Sick people are the most disgusting of my fears. When people come to school when they're sick it scares and annoys me so much because they have the potential to infect everyone in the school. When a person is sick then they're usually uglier than they usually are, and ugly people scare me in general. Sick people usually tend to hang around people more than they usually do because they don't like the fact that they're contagious and no one wants to be around them, therefore they cling more. Sick people are kind of like mini computer viruses, they go around and infect people just like viruses do. When I am around a sick person i cover up my face with my hand and run away.

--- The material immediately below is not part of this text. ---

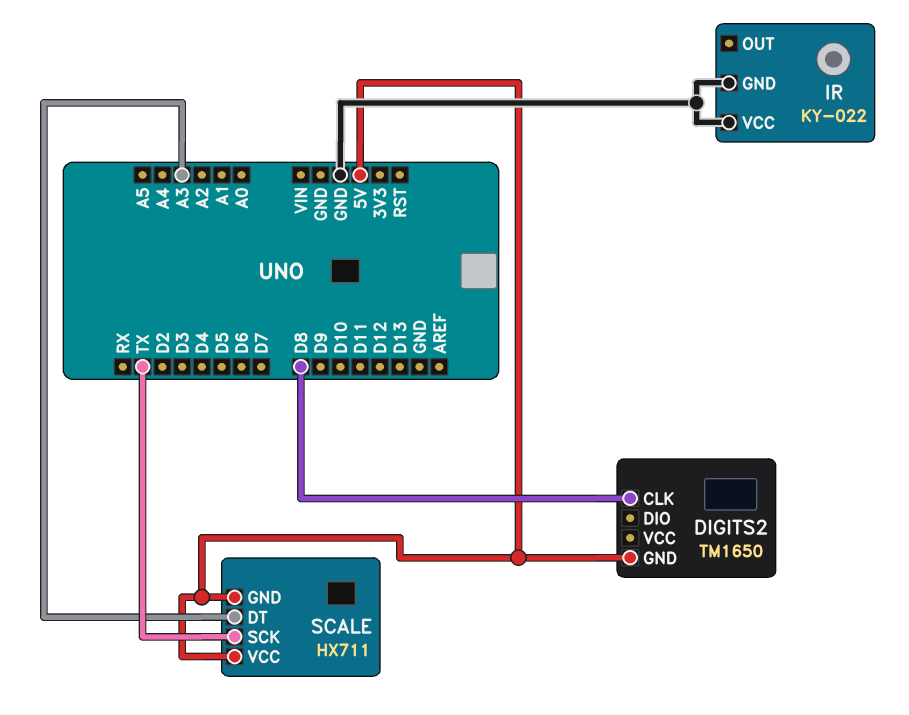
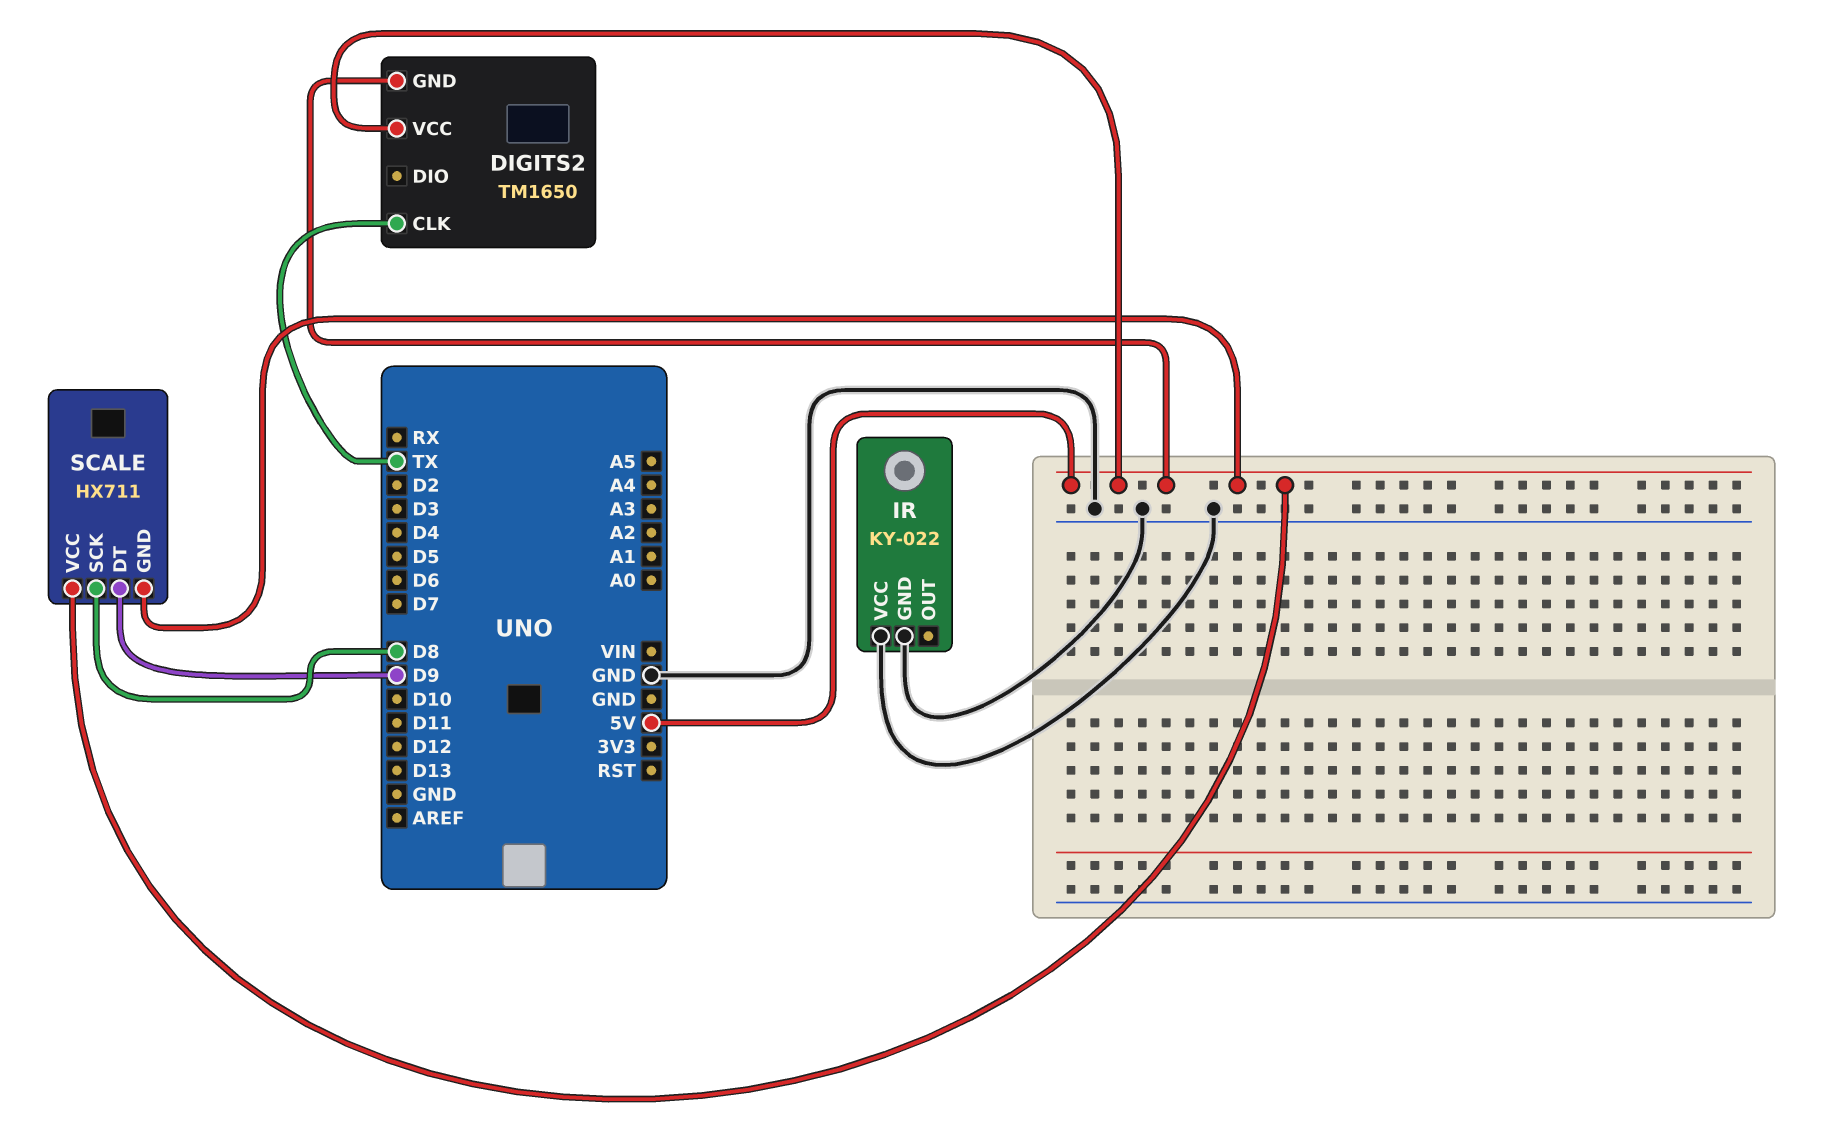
DIGITS2 pin CLK: D8 -> TX
DIGITS2 pin VCC: none -> 5V
SCALE pin DT: A3 -> D9
SCALE pin SCK: TX -> D8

My largest obstacle in this life will always be my own anxiety-ridden mind. Conquering my fears is one of the most terrifying, wonderful, and encouraging things I can achieve. Nevertheless, it is a difficult goal to reach. It is as if a battle is continually being waged in my head whenever I face something unfamiliar. Once these worries set in I retreat into myself, believing I must conquer my fears alone. This is a difficult idea to break free of, remembering that I am not alone, that someone much larger than I can, and will help, becomes almost impossible. However, God is not one to stand by while his children hurt, when I am falling to pieces, God always steps in, one way or another, to remind me that I am, and I never will be, alone. I am glad I have this apprehension because it motivates me and makes life much more gratifying. This fear has brought me closer to God in many ways, anxiety serves as a reminder that I need to let go and give every worry to the Lord. I believe, when I control my fears instead of running from them, I improve as a Christian and am able to accomplish more in life.